セスジスズメ(親子)
この日、陽が陰ったのでベランダで水遣りをしていると、どこからともなく勢いよく飛んで来たものがあった。咄嗟には正体がわからなかったが、それはセスジスズメだった。植木鉢の縁に止まっていた。通常なら、もっとあたりが薄暗くなってから活動始めるものなのだが、どこか潜んでいた場所から追い立てられて逃げてきたのだろう。

少し背中の鱗粉は剥落してはいたが、自慢の翅は健在。まるで後退翼の戦闘機さながら。高速飛行が出来そうだ。
そこで、この夏、道端で出会った幼虫を思い出した。それが次の写真だ。ツツジの植え込みに絡みついたヤブカラシの葉を食べている。これが親子だが、どう見てもそうな思えない。

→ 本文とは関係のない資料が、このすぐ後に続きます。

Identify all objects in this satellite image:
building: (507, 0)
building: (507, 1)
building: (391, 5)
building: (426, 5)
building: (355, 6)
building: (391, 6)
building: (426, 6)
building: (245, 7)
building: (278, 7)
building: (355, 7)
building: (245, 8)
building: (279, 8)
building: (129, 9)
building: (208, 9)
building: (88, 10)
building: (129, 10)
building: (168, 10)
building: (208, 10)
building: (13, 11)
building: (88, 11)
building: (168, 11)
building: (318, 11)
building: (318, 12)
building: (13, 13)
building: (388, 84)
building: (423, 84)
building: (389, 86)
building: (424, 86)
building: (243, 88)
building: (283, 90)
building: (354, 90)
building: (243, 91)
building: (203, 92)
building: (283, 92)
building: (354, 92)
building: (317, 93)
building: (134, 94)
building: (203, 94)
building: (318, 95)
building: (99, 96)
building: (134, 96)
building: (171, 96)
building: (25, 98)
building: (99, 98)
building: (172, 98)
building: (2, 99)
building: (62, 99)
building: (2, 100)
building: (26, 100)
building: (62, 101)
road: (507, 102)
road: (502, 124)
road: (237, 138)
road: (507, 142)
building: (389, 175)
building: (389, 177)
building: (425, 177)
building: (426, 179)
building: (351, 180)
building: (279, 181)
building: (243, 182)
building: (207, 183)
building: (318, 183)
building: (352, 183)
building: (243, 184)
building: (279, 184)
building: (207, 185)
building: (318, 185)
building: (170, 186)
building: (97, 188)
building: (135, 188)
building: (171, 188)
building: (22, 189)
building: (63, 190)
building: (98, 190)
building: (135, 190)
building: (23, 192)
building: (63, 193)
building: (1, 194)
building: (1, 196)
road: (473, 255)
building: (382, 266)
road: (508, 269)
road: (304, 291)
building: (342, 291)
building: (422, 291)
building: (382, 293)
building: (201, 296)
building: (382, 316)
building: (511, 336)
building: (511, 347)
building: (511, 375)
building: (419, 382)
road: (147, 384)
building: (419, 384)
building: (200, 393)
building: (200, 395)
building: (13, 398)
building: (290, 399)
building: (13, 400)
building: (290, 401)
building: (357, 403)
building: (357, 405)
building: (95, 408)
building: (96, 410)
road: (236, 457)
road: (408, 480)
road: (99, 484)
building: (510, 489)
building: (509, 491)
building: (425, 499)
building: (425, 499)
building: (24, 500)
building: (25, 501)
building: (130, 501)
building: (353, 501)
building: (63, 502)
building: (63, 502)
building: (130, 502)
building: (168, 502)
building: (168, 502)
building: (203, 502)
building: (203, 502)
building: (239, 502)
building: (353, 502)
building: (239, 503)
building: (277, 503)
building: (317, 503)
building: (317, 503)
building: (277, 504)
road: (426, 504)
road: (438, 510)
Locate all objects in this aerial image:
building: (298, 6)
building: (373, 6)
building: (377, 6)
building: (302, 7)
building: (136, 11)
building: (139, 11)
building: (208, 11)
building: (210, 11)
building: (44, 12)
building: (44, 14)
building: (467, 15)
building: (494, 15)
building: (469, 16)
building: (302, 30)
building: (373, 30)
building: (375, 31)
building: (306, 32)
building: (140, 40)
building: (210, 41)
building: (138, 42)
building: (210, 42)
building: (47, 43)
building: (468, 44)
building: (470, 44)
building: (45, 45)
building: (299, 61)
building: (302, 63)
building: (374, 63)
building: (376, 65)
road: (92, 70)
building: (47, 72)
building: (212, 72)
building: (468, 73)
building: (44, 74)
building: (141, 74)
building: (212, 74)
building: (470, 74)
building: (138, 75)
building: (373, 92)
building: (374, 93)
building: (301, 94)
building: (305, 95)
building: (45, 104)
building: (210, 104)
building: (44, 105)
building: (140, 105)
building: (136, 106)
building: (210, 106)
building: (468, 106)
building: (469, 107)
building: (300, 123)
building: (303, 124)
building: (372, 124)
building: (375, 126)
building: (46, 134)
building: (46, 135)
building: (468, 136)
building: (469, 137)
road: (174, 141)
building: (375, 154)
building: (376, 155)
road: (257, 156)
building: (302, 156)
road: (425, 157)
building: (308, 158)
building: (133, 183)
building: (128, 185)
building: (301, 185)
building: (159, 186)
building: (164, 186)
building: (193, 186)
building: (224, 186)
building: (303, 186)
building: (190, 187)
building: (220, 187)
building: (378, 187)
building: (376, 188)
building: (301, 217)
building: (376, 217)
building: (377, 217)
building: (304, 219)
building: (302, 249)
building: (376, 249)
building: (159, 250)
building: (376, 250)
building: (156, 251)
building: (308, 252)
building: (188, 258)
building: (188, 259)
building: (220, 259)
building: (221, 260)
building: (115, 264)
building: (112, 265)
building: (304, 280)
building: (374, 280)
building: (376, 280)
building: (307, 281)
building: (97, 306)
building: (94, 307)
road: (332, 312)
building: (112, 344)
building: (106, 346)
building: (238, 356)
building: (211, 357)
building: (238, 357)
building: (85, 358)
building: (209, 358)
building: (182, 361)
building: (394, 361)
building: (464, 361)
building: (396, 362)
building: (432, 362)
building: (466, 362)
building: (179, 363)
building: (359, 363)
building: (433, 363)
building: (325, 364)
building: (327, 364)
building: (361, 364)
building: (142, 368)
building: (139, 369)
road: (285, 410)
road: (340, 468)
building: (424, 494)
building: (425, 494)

幼虫はと言えば、毎年花壇の花を食い荒らし、特にベゴニアなどは気が付くと一晩で何株もが茎だけにされてしまう。その姿たるや、見るからにグロテスクで何となく毒を持っていそうだ(空想上の生き物「ツチノコ」の想像図を思わせる)。しかも、至って大食漢なのだ。以前には、花壇を守るため駆除もかねて幼虫を捕まえて飼育を試みたこともあるが、蛹になる前に死んでしまい、自分で飼育した成虫を見ることはなかった。
スズメガの仲間の成虫は皆、高速飛行に適した素晴らしい形をしている。これはよく見かけるウンモンスズメ。